People Are Still Fearful of Face-to-Face Insurance Meetings
While many people have felt “pandemic fatigue”, which is characterized by people becoming complacent about coronavirus restrictions due to burnout, the data says different.
The survey results show that fears surrounding virus transmission are still alive and well. This is understandable given that most of the U.S. (and the world) had yet to be vaccinated against the virus, and new mutations threaten to undermine efforts to bring the pandemic to an end.
As a result, a majority of consumers (73%) remain concerned about going out to meet their insurance agent or provider in person. Interestingly, those who have shopped for insurance in the last six months are twice as concerned.
The Opportunity is There — For Insurers Willing to Grab It
More than any other category, consumers are prioritizing putting their hard-earned money into insurance more than anything else, except personal savings. They view insurance as absolutely critical, with more than 30% saying they plan on increasing their spending on insurance in the coming months. This is significant, especially when considering that other essentials, such as food, homeownership, and car ownership are unlikely to see the same level of predicted growth.
And consumers’ behavior in the recent past suggests there is good precedent: a whopping 45% of consumers have shopped for car or home insurance in the past six months.
The coronavirus pandemic hasn’t stopped the insurance industry, not by a bit. The challenge now is capturing all this opportunity.
This is true for all forms of insurance that we investigated: property and casualty, health insurance, and more.
But there appears to be an especially important imperative to increase efforts to sell life insurance. In particular, it turns out that people who were sick or knew someone who was sick with the coronavirus are 60% more likely to make new life insurance purchases.
It’s very likely that experiencing or witnessing the debilitating effects of the pandemic first-hand makes people more likely to perceive worst-case scenarios not as a distant possibility, but as a very real threat that must be diligently prepared for. In any case, insurance companies have a special obligation to reach out to communities that were hit hardest by the pandemic.
But Obstacles to Selling Insurance Remain
Consumer interest in purchasing insurance products may be at an all-time high, but many insurers are accidentally squandering this opportunity.
The survey results show that insurers must improve the way they communicate with existing customers and prospects. As things stand, there is a major gap between how customers prefer to be contacted, and how insurers are actually communicating with them.
71% of respondents say they have struggled to connect with their insurers to ask questions or make modifications to their coverage. This still represents an improvement over consumer experiences in October, when 80% of respondents said the same. It’s likely that more insurance companies are getting savvy about their consumers’ changing needs. And those that fail to adapt will find it even harder to compete given the slow but steady improvements in customer communication across the industry.
To Capitalize On Opportunities, Focus on Digital ROI
Insurers should take this time to revisit how they are communicating with their customers.

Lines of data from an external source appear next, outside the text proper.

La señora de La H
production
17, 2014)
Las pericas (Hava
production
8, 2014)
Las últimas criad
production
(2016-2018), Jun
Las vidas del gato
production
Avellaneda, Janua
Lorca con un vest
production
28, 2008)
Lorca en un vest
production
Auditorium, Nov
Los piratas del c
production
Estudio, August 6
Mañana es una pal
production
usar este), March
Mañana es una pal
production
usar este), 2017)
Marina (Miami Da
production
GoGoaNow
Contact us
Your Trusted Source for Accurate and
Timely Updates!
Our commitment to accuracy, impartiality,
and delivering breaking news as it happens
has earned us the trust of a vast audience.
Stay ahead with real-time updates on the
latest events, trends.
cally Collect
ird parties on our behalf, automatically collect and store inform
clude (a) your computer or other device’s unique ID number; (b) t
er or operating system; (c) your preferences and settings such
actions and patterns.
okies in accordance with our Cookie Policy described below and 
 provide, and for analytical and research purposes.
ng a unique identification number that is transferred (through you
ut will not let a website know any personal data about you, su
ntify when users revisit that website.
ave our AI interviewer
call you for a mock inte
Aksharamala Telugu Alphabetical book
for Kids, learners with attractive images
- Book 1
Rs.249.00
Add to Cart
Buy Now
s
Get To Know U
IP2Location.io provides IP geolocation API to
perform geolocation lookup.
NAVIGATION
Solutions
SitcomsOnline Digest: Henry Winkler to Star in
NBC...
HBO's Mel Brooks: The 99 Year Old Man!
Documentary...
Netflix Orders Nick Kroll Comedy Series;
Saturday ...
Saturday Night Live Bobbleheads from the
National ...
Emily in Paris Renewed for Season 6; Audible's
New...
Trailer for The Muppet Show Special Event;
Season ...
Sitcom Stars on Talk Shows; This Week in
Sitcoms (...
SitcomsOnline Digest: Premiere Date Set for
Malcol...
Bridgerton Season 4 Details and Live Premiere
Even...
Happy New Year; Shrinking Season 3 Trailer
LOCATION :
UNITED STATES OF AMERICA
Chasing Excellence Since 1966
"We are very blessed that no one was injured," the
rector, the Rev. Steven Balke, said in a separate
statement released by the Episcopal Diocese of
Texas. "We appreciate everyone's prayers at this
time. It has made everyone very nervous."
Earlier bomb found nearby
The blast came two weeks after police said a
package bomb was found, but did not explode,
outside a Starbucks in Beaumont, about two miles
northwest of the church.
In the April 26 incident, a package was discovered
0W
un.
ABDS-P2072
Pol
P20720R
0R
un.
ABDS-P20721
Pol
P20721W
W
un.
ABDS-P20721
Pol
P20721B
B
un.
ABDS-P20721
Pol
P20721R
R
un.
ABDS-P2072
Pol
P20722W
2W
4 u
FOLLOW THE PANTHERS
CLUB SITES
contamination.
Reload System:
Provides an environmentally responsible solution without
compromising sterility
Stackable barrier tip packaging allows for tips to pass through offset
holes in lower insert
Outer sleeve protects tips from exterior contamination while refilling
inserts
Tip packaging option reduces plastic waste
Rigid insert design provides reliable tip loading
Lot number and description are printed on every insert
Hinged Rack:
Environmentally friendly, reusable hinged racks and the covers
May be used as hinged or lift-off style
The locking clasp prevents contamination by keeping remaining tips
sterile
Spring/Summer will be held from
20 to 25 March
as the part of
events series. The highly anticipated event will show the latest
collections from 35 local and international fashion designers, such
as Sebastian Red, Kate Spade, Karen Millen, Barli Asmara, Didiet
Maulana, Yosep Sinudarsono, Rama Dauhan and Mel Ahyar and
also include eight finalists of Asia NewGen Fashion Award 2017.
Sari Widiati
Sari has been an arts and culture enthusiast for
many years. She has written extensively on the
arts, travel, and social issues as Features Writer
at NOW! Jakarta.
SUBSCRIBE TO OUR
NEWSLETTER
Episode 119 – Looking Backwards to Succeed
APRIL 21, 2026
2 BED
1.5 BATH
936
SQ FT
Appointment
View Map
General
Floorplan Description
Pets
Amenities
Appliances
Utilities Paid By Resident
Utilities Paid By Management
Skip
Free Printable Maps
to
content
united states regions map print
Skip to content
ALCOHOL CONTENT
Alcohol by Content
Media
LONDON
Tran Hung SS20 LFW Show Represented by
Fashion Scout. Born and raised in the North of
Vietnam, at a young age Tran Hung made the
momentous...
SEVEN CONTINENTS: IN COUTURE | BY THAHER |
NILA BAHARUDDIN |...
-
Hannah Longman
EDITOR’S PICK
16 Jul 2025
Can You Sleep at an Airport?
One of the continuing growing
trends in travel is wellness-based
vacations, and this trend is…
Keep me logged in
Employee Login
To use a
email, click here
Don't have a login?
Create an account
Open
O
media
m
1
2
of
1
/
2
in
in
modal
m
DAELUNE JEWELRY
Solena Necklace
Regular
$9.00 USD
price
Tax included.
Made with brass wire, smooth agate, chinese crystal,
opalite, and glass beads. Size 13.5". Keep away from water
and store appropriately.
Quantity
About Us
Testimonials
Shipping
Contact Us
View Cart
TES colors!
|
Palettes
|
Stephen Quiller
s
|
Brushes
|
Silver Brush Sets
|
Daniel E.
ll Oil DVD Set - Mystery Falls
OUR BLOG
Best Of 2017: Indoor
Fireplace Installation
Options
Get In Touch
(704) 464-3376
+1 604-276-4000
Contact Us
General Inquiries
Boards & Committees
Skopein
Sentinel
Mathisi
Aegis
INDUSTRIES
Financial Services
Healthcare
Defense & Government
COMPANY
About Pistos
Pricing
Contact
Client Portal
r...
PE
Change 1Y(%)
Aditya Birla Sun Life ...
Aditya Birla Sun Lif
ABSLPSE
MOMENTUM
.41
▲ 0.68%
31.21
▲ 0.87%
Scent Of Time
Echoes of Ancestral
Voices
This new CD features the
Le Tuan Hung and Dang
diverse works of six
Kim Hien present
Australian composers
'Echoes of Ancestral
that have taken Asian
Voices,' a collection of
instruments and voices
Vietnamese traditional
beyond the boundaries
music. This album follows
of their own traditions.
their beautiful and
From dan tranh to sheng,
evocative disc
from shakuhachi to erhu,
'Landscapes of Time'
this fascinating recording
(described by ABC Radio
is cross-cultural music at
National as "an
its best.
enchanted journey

The survey shows that customers want their insurers to communicate with them, but they’d prefer it to be through primarily digital channels — and not just as a stopgap.
In fact, nearly 70% of consumers say they expect the companies they interact with to “automate and digitize” services. A mere 15% are interested in slapping safety measures onto face-to-face interactions. And just 16% want to return to traditional, face-to-face ways of purchasing and getting service.
Done right, insurers stand to sell more policies at a time when Americans respond better to digital offerings than ever before.
Customers are ready, willing, and able to buy insurance — but providers must make it easy for them, even once the pandemic ends. Mandatory face-to-face meetings and inconvenient, non-digital channels such as fax machines and printers will continue to inhibit sales going forward.
Leaders and Laggards in Digital Capabilities
Despite overall patterns and trends, insurance companies differ greatly in their ability to serve customers on their terms — in other words, digitally. Looking at apps, websites, touchpoints, omnichannel, etc. is one way to look at the ‘level of digital capabilities,’ but this can sometimes miss what consumers are actually experience. We asked, customers to simply rank their digital customer experience for their insurance providers to see what was their overall impression.
We found that there are definite leaders and definite laggards (as well as everyone in between). Here are the most striking results across insurance categories.
Leaders and Laggards in Homeowners/Renters Insurance
Leaders and Laggards in Auto Insurance
Leaders and Laggards in Auto Insurance
Opportunities For 2021: Put Customers First With Greater Automation and Digitization
If the coronavirus pandemic holds any lesson for insurance companies, it’s that they need to proactively win customers over. Flashy marketing campaigns and attractive prices are important, but they are not everything.
Today’s insurance customer is more risk-averse than ever, which seems to be driving much of this increased interest in purchasing insurance. But it’s up to insurance companies to capitalize on this flood of interest. And that means structuring sales and claims processes to be convenient, frictionless, and digital.
As we’ve seen, there is wide variability in insurance companies’ preparedness to serve customers on their terms.
By accommodating consumer preferences for digital processes, insurance companies can make sure they are among the leaders, setting the bar for everyone else rather than scrambling to catch up. This is indeed a powerful position to be in.